Adel langsung berdiri dan berjalan ke kamarnya. Mereka langsung mempraktekan cara menelepon dan mengirim pesan, "wah luar biasa sekali. Jadi, kalian bisa saling berkomunikasi dalam jarak jauh?" tanya Ali kagum, Aji tersenyum melihat respon Ali.
"Ini namanya smartphone. Panggil aja ponsel pintar," jelas Aji lagi, wajah Ali menyimak serius, "pintar?" ujar Ali bingung.
"Iya namanya ponsel pintar. Jadi, Bang Ali tak hanya bisa melakukan panggilan telepon saja, Bang Ali bisa melakukan panggilan video juga," terang Aji, "video? Apa itu?" Ali makin bingung, karena di dunia Nyi Ayu tak ada istilah seperti itu.
Aji terlihat menggaruk rambutnya kasar, ia merasa frustasi karena harus menjelaskan semuanya secara detail, "langsung gua praktekin aja lah," ucapnya kesal namun Ali hanya tersenyum kuda menyadari ia yang banyak tanya hingga Aji kebingungan karenanya, "maafkan aku."
Aji langsung melakukan panggilan video dengan Adel yang ada di kamarnya, "kenapa Adel ada di dalam sana?" pekik Ali terkejut saat panggilan video sudah terhubung Adel, "ini namanya video, Bang." Jelas Aji kesal.
"Maksudanya kalau ada gambar bergerak ini, namanya video," geram Aji, "kalau panggilan telepon kan cuma bisa ngobrol pakai suara aja, nah kalau panggilan video bisa sambil tatap muka gini. Jadi Bang Ali bisa lihat wajah Adel, dan tahu Adel lagi ngapain," jelas Aji mencoba tenang.
Ali manggut-manggut mengerti dan takjub. Setelah itu, Aji menerangkan tentang media sosial dan filtur-filtur yang ada di ponsel pintar tersebut. Dengan sabar Aji terus menjawab semua pertanyaan Ali, agar Ali bisa menggunakan ponselnya.
"Uwaaaahhhhhh..." Teriak Ali membuat Aji yang ada di sampingnya terkejut, "kenapa ada wajah pria buruk rupa di sana?" celetuk Ali ketakutan saat ada panggilan video masuk ke ponselnya.
Aji langsung meraih ponsel Ali, ternyata teman Ali menelpon video, " ini temen Bang Ali, namanya Edi. Sembarangan disebut buruk rupa." Gerutu Aji kesal.
Rambut Edi terlihat gimbal dan tak teratur, wajahnya terlihat kucel dan bibir Edi tebal hingga jiwa Nyi Ayu menganggapnya buruk rupa. Ali merasa bersalah karena Aji terlihat kesal, "maafkan aku, aku akan hati-hati."

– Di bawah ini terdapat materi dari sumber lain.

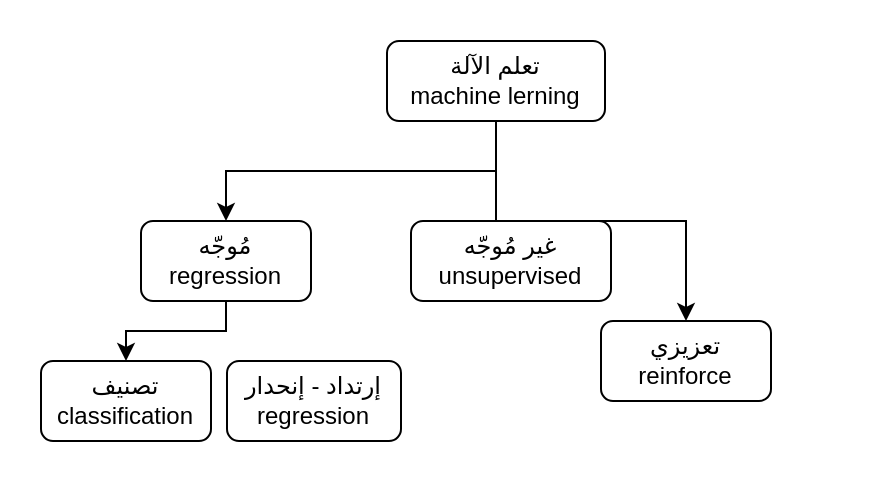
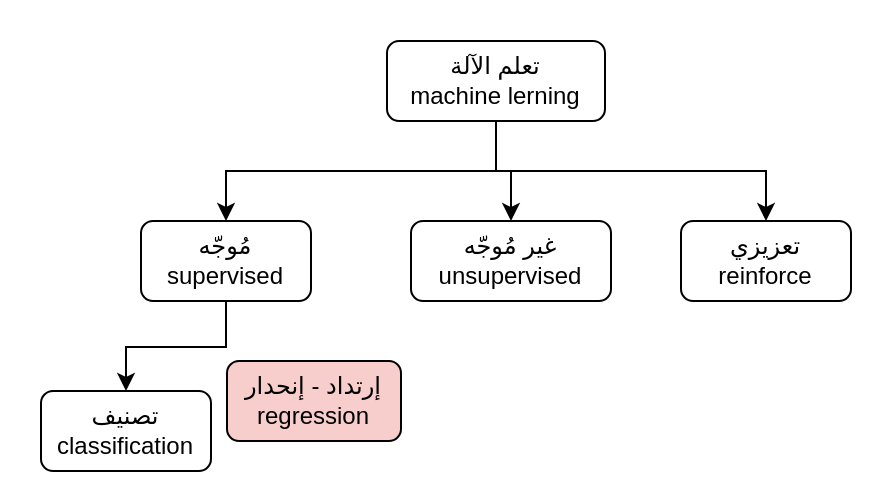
  <mxCell id="0" />
  <mxCell id="1" parent="0" />
+ <mxCell id="2" style="edgeStyle=elbowEdgeStyle;rounded=0;orthogonalLoop=1;jettySize=auto;elbow=vertical;html=1;exitX=0.5;exitY=1;exitDx=0;exitDy=0;entryX=0.5;entryY=0;entryDx=0;entryDy=0;" edge="1" parent="1" source="5" target="7"><mxGeometry relative="1" as="geometry" /></mxCell>
  <mxCell id="3" style="edgeStyle=elbowEdgeStyle;rounded=0;orthogonalLoop=1;jettySize=auto;elbow=vertical;html=1;exitX=0.5;exitY=1;exitDx=0;exitDy=0;entryX=0.5;entryY=0;entryDx=0;entryDy=0;" edge="1" parent="1" source="5" target="6"><mxGeometry relative="1" as="geometry" /></mxCell>
  <mxCell id="4" style="edgeStyle=elbowEdgeStyle;rounded=0;orthogonalLoop=1;jettySize=auto;elbow=vertical;html=1;exitX=0.5;exitY=1;exitDx=0;exitDy=0;entryX=0.5;entryY=0;entryDx=0;entryDy=0;" edge="1" parent="1" source="5" target="9"><mxGeometry relative="1" as="geometry" /></mxCell>
  <mxCell id="5" value="تعلم الآلة&lt;br&gt;machine lerning" style="rounded=1;whiteSpace=wrap;html=1;" vertex="1" parent="1"><mxGeometry x="193" y="20" width="109" height="40" as="geometry" /></mxCell>
- <mxCell id="6" value="تعزيزي&lt;br&gt;reinforce" style="rounded=1;whiteSpace=wrap;html=1;" vertex="1" parent="1"><mxGeometry x="300" y="160" width="85" height="40" as="geometry" /></mxCell>
+ <mxCell id="6" value="تعزيزي&lt;br&gt;reinforce" style="rounded=1;whiteSpace=wrap;html=1;" vertex="1" parent="1"><mxGeometry x="340" y="110" width="85" height="40" as="geometry" /></mxCell>
  <mxCell id="7" value="غير مُوجّه&lt;br&gt;unsupervised" style="rounded=1;whiteSpace=wrap;html=1;" vertex="1" parent="1"><mxGeometry x="205" y="110" width="100" height="40" as="geometry" /></mxCell>
  <mxCell id="8" style="edgeStyle=elbowEdgeStyle;rounded=0;orthogonalLoop=1;jettySize=auto;elbow=vertical;html=1;exitX=0.5;exitY=1;exitDx=0;exitDy=0;entryX=0.5;entryY=0;entryDx=0;entryDy=0;" edge="1" parent="1" source="9" target="11"><mxGeometry relative="1" as="geometry" /></mxCell>
- <mxCell id="9" value="مُوجّه&lt;br&gt;regression" style="rounded=1;whiteSpace=wrap;html=1;" vertex="1" parent="1"><mxGeometry x="70" y="110" width="85" height="40" as="geometry" /></mxCell>
- <mxCell id="10" value="إرتداد - إنحدار&lt;br&gt;regression" style="rounded=1;whiteSpace=wrap;html=1;" vertex="1" parent="1"><mxGeometry x="113" y="180" width="87" height="40" as="geometry" /></mxCell>
- <mxCell id="11" value="تصنيف&lt;br&gt;classification" style="rounded=1;whiteSpace=wrap;html=1;" vertex="1" parent="1"><mxGeometry x="20" y="180" width="85" height="40" as="geometry" /></mxCell>
+ <mxCell id="9" value="مُوجّه&lt;br&gt;supervised" style="rounded=1;whiteSpace=wrap;html=1;" vertex="1" parent="1"><mxGeometry x="70" y="110" width="85" height="40" as="geometry" /></mxCell>
+ <mxCell id="10" value="إرتداد - إنحدار&lt;br&gt;regression" style="rounded=1;whiteSpace=wrap;html=1;fillColor=#f8cecc;" vertex="1" parent="1"><mxGeometry x="113" y="180" width="87" height="40" as="geometry" /></mxCell>
+ <mxCell id="11" value="تصنيف&lt;br&gt;classification" style="rounded=1;whiteSpace=wrap;html=1;" vertex="1" parent="1"><mxGeometry x="20" y="195" width="85" height="40" as="geometry" /></mxCell>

"Nih, angkat sekalian Bang Ali latihan jawab telepon. Tapi, jangan macam-macam yah, inget sekarang lu tuh Ali bukan Nyi Ayu!" gertak Aji seraya menyodorkan ponsl milik Ali.
"Baiklah," jawab Ali lemas, kemudian ia menggeser layar di ponselnya dan menjawab panggilan telepn tersebut di hadapan Aji, sementara Aji mengawasi Ali dengan tatapan waspada.
"Ali, lu masih hidup?" tanya Edi dari balik panggilan video tersebut, "Ali...." ternyata di balik video tersebut, semua-teman Ali muncul dan menghadap ke arah kamera. Ali langsung kebingungan karena semua mata mereka seolah menatapnya tajam, blugh..
Ponsel di tangan Ali terjatuh dan wajah Ali ketakutan, Aji langsung berubah panik, "kenapa, Bang?"
"Kenapa mereka semua menatap ke arahku?" tanya Ali ketakutan, ia kemudian meringkuk mendekat ke dinding, membuat Aji makin panik kemudian dia langsung mengambil ponsel Ali yang masih tersambung dengan panggilan video tersebut.
"Maaf yah, Bang. Bang Ali masih belum sehat, masih butuh istirahat." Ucap Aji sopan saat ia menatap ponsel yang masih dalam mode panggilan video, kemudian Aji langsung menutup panggilan videonya.
"Bang, mereka menatap lu karena yang mereka lihat di balik ponselnya tuh cuma lu." Gerutu Aji kesal.
"Ya Tuhan, kenapa yang masuk ke dalam tubuh Bang Ali itu orang di masa dahulu, seharusnya orang yang berada di masa depan. Jadi gua gak cape ngajarin orang gaptek," ringkih Aji hampir menangis.